The UK will come to regret its decision to leave the European Union, Brussels’ top official has claimed.
European Commission president Jean-Claude Juncker said things “cannot remain as they are” for the UK in its relationship with the EU after leaving the bloc.
Addressing the European Parliament, Mr Juncker was cheered by Eurosceptic MEPs as he noted the UK’s departure was due on March 29 2019.
Responding to their applause, Mr Juncker said the time would come “when you will regret your decision”.
In a message to Theresa May – who had hoped her Mansion House speech had provided further information on her plans – Mr Juncker said the EU needed “more clarity on how the UK sees its future relationship”.
And he insisted the EU was united over the issue of the Irish border, one of the main issues in the negotiation.
Mr Juncker said “cherry-picking is not going to be possible” in the future trade relationship between the UK and EU.
“I would rather have preferred Britain not to have decided to leave the European Union, but anyone who leaves the European Union has to know, frankly, what this means,” he said.
“If you decide to jettison, leave behind, the common agreements and rules, then you have to accept that things cannot remain as they are.”

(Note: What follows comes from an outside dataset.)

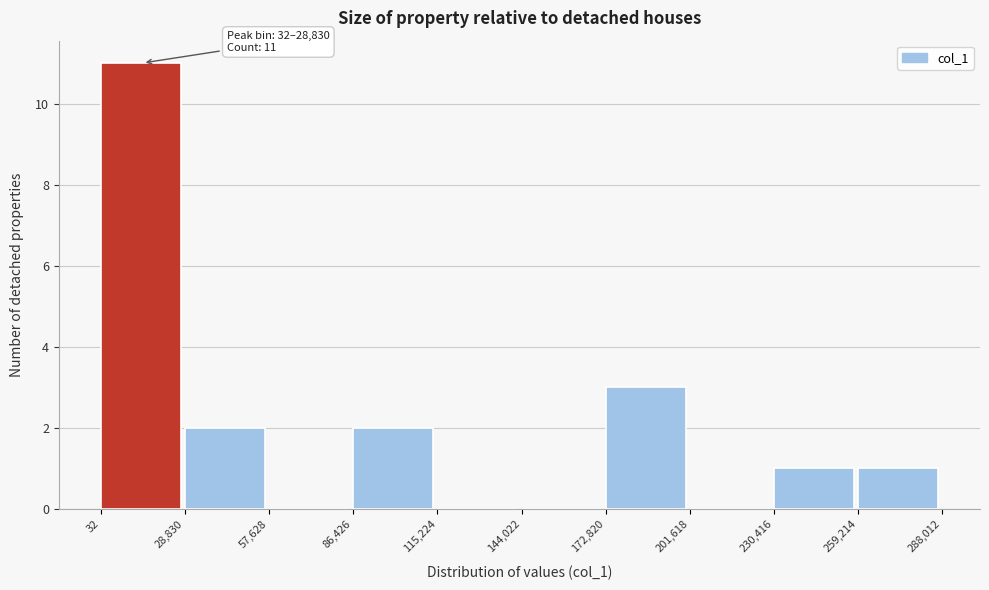

Which range on the x-axis has the tallest bar?

32 to 28,830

Mr Juncker said the controversial “backstop” proposal for dealing with the border between Northern Ireland and the Republic “translates faithfully” the agreement reached between Mrs May and the EU in December.

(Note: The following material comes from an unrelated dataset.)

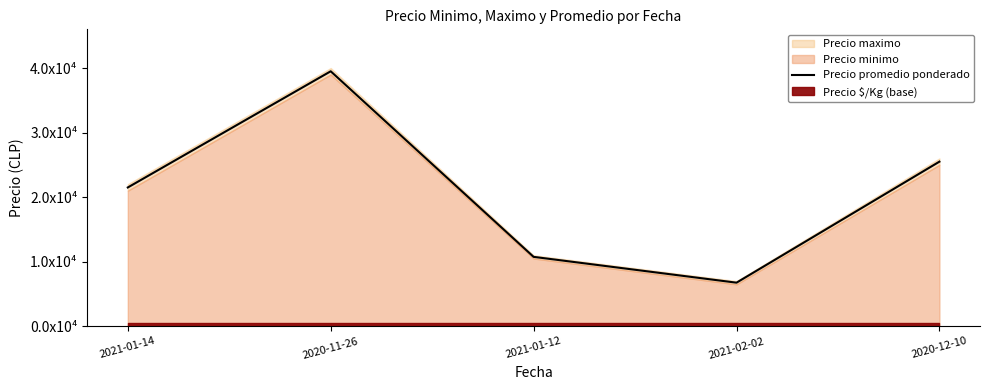

How many data points are above 21500?

2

He said the EU was ready to work with the UK on its preferred option of the border issue being resolved in the future trade deal, or by other specific measures.
But he added “we need to receive concrete proposals from the UK first”.
Mr Juncker said: “The 27 member states stand firm and united when it comes to Ireland. For us this is not an Irish issue, it is a European issue.”
But he was heckled by one MEP who shouted “it is a British issue”.
The European Parliament’s Brexit co-ordinator Guy Verhofstadt also called for more details from the Prime Minister.
He said: “There was this Mansion House speech by Mrs May, but it was mainly repeating the red lines that we know already.”
The Prime Minister had said “we cannot accept the rights of Canada and then the obligations of Norway” but “I don’t think that we have ever presented that proposal to the UK side”, Mr Verhofstadt said.
“I think the UK side have to understand that the opposite is also not possible – you cannot have the rights of Norway and then the obligations of Canada.”
Mr Verhofstadt said it was time to move beyond “slogans” and “soundbites”.
He has put forward a motion to the European Parliament for an “association agreement” to deal with the future UK-EU relationship.
But it insists on a “binding interpretation role” for the European Court of Justice (CJEU) and rejects UK efforts to “cherry-pick” single market access for particular sectors, such as the financial services industry.